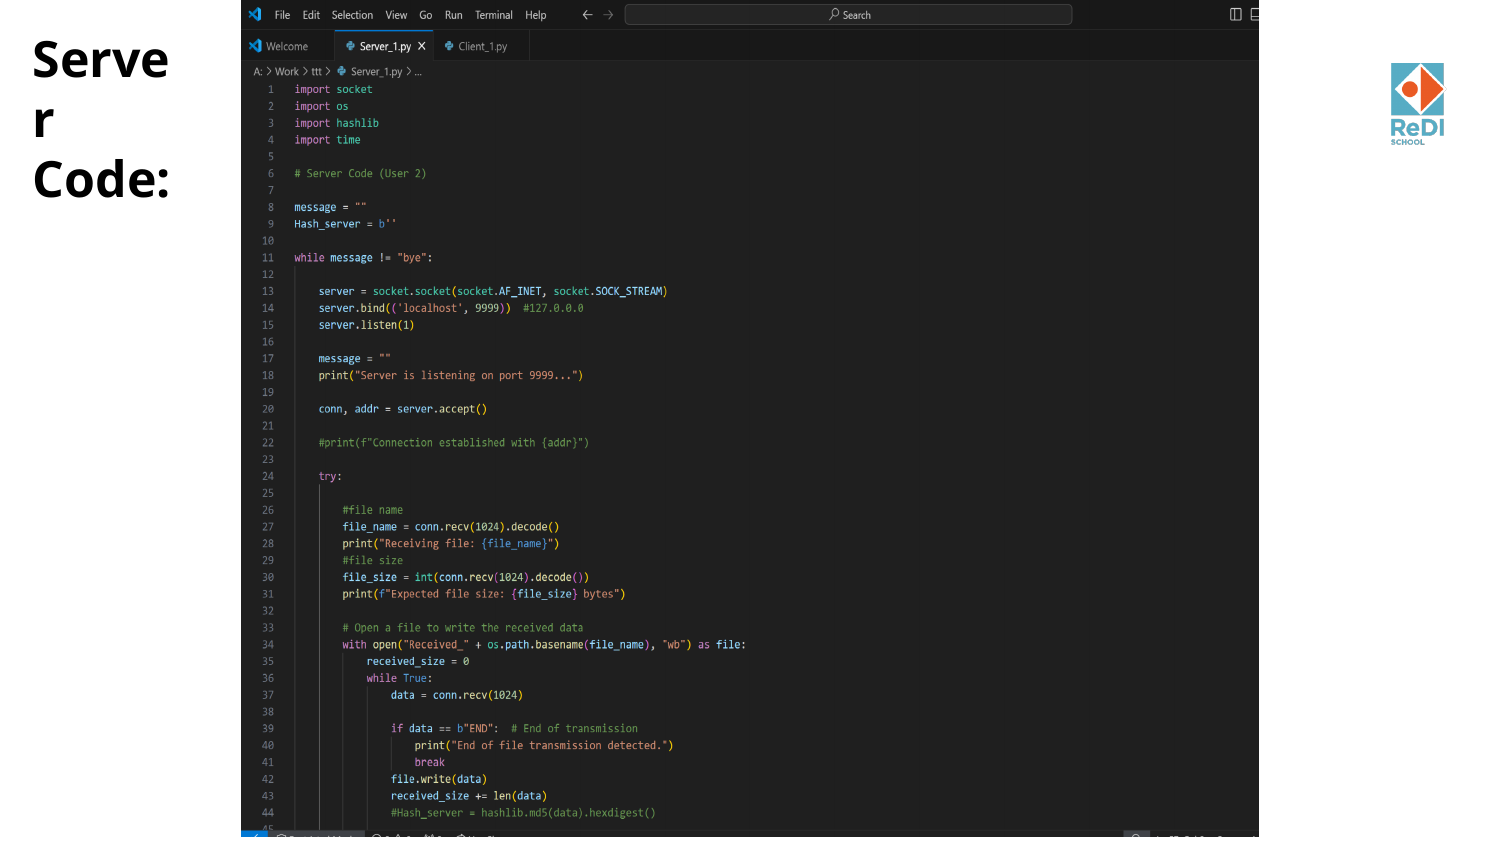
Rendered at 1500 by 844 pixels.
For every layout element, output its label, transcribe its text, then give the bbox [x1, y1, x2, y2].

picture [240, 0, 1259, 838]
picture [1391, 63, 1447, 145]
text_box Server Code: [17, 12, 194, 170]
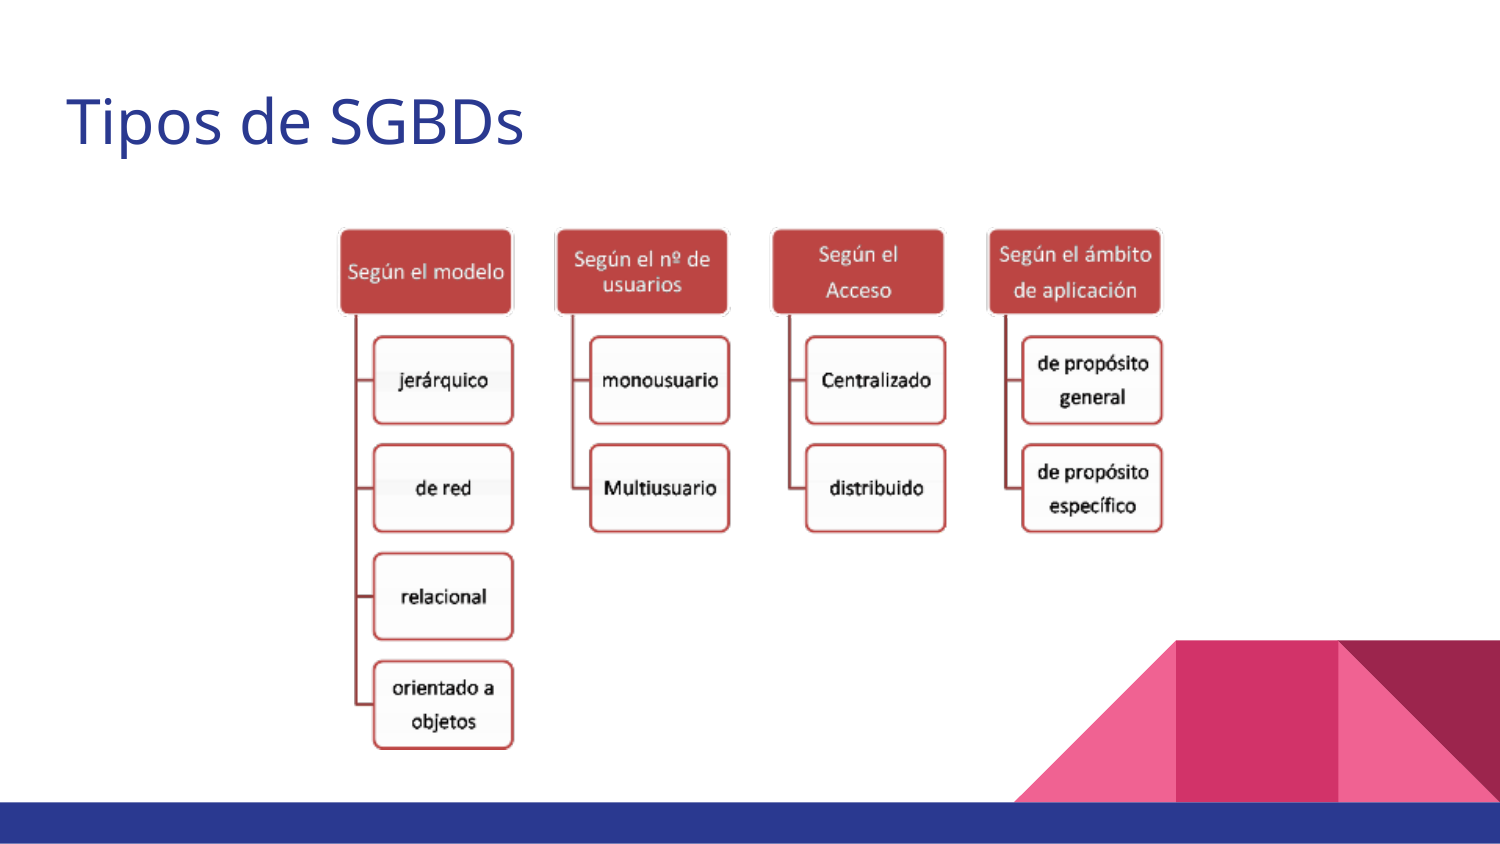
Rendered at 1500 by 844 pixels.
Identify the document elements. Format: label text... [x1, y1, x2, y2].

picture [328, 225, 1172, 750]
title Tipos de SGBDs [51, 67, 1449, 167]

★ ★ ★

__To-do item__. Take every entry and repeat it verbatim, minus the pictures.

__Output of the task__.
Rendered at 1500 by 844 pixels.
For every layout element, output its label, transcribe its text, then give the bbox [x1, y1, x2, y2].

picture [240, 0, 1259, 838]
picture [1391, 63, 1447, 145]
text_box Server Code: [17, 12, 194, 170]
Rendered at 1500 by 844 pixels.
Identify the document elements. Format: label text... [x1, y1, x2, y2].

picture [328, 225, 1172, 750]
title Tipos de SGBDs [51, 67, 1449, 167]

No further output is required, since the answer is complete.